Mimosa Pudica

about Ronit Baranga

In her unique artistic language, Ronit Baranga combines virtuosic skills for sculpting and hyper-realistic painting, with a tendency towards the uncanny. She creates a phantasy rooted in ancient myths and legends, telling a multi-layered tale, through the relationships interwoven between the objects, the characters and the space. Every encounter with her works provokes amazement mixed with hidden tension, between temptation and deterrence, echoing the whirlpool of emotions she pours into the works.

Her sculptures are metonymies — each plate can carry a symbolic representation of a hot meal, but the mouth lurking in it mocks and screams. Every kettle with its arms stretched around a cup might seem embracing or smothering. Every vessel and object has its own personality, but she does not deprive them from their original, porcelain delicate context, thus making a comment on a sublimate culture that feeds itself to oblivion.

A figure of a girl on the verge of femininity is in the heart of her Mimosa Pudica installation of this May, 2017. Her eyes shut as if looking inwards, her expression anxious, anticipating. Her many fingers fold and stretch out, prepared to capture the world or to shy away from it, to give in or to shut down. Her torso rises from the room’s floor, does it nourish on her roots or does the room hold her down? Many hands reach out to touch her, caught short on their way while she is trapped in the thicket, or perhaps she is the one pulling the strings.

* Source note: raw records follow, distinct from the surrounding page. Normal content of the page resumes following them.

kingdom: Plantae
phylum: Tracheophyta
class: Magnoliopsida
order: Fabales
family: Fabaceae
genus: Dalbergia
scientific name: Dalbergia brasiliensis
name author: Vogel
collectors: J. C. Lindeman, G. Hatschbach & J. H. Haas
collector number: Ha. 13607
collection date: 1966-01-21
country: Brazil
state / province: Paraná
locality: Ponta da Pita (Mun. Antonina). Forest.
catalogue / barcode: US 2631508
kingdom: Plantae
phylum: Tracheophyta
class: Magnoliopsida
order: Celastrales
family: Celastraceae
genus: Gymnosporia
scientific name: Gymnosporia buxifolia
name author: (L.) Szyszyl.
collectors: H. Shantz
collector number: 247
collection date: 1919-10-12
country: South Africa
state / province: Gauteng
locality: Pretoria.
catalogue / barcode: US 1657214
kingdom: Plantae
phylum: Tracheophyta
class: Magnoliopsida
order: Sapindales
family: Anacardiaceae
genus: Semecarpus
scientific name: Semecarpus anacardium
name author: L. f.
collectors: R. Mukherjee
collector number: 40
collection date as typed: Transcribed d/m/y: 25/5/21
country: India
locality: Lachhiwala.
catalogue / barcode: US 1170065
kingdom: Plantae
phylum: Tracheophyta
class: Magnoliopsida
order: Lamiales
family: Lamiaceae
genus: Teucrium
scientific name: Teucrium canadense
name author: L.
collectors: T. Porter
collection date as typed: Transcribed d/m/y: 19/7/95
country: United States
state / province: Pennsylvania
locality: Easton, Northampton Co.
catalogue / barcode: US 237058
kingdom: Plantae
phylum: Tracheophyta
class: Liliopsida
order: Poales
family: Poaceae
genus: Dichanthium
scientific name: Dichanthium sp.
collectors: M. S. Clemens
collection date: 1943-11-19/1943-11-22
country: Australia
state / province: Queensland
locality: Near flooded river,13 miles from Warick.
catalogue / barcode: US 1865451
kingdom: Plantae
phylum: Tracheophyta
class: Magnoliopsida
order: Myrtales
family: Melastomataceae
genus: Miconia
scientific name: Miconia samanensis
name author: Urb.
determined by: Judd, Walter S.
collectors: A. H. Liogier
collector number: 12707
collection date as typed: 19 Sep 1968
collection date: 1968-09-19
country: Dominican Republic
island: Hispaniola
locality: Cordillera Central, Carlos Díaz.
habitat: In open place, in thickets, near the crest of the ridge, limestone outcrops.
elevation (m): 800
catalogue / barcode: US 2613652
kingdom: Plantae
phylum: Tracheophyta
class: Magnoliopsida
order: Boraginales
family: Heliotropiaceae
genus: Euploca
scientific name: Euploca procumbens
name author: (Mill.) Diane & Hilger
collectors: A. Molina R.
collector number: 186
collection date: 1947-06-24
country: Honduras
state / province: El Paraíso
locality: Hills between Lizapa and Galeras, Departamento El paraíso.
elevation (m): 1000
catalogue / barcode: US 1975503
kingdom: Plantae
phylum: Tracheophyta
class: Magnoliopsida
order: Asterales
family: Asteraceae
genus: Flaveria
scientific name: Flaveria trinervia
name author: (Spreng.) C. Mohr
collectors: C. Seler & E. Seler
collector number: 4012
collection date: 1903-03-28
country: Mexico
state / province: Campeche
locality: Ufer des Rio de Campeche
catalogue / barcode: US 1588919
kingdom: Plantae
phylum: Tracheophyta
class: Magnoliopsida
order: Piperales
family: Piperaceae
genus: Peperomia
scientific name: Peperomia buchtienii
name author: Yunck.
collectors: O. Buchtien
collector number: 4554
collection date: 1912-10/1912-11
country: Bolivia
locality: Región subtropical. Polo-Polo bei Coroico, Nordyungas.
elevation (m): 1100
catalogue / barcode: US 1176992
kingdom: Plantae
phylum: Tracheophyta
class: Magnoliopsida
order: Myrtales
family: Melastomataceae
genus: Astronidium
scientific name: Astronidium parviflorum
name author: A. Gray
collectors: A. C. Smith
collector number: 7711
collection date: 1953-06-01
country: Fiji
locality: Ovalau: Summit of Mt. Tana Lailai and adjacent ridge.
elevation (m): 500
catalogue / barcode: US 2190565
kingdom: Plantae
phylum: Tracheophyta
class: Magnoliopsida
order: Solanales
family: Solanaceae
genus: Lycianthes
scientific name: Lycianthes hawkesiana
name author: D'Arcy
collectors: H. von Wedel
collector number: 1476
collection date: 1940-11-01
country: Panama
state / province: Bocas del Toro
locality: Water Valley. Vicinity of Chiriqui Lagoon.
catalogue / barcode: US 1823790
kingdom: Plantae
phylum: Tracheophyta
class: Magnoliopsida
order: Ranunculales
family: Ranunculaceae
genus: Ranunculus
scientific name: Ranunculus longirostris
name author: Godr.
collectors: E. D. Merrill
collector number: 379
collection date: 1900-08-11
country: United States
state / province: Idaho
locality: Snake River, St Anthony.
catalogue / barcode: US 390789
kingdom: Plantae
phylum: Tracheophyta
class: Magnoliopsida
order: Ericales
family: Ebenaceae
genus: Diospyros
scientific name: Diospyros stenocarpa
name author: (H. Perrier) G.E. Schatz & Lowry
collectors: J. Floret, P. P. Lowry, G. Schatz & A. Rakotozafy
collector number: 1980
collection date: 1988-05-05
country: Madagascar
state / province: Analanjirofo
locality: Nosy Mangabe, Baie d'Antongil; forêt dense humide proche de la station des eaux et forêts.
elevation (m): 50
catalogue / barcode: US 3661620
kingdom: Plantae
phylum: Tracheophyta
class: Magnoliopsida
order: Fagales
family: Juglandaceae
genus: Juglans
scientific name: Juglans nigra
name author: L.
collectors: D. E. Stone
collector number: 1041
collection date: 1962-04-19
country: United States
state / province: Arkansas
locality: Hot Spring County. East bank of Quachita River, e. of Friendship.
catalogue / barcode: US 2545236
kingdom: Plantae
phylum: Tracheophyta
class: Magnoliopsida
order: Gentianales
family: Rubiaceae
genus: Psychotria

Her long, red hair corresponds with figures of nymphs and goddesses from Titian and Botticelli to Munch, Schiele and Klimt. Ronit puts her on displays, but she curls in shyly, withdrawn. Is she aware of the gaze watching her, the movement in the space around her? Her hair grows wild, perhaps hinting internal storms swarming behind the sealed face. She seems in some kind of an inner trance. The girl is a live-still-life hybrid, a garden shut, erotically charged with emotions and over-sensitivity, with potential of life and death.

The home is perceived as a bipolar concept: between a safe base and a deadly trap. A newborn baby lies silent, heartbreaking, asleep or abandoned. Household vessels lurk for her, threatening to devour her. The very relationship between the baby and the home passes through the no-mans-land of the cupboard, without a warm hand caressing and protecting — as the hands are bound by their actions, forever busy, troubled and tangled within themselves.

On top of the cupboard, a Mimosa Pudica — sensitive as a baby, sprouting like a young girl. Shivering and flinching to a sudden touch and slowly opening again, expanding her curious leaves, closing her eyes and giving in to the caressing sunlight. The sensual and responsive plant is the metaphor at the center of this solo exhibition held at The Red House, Tel-Aviv. And certainly at the center of a sensitive soul like hers as well. Ronit was born, lives and creates in Israel.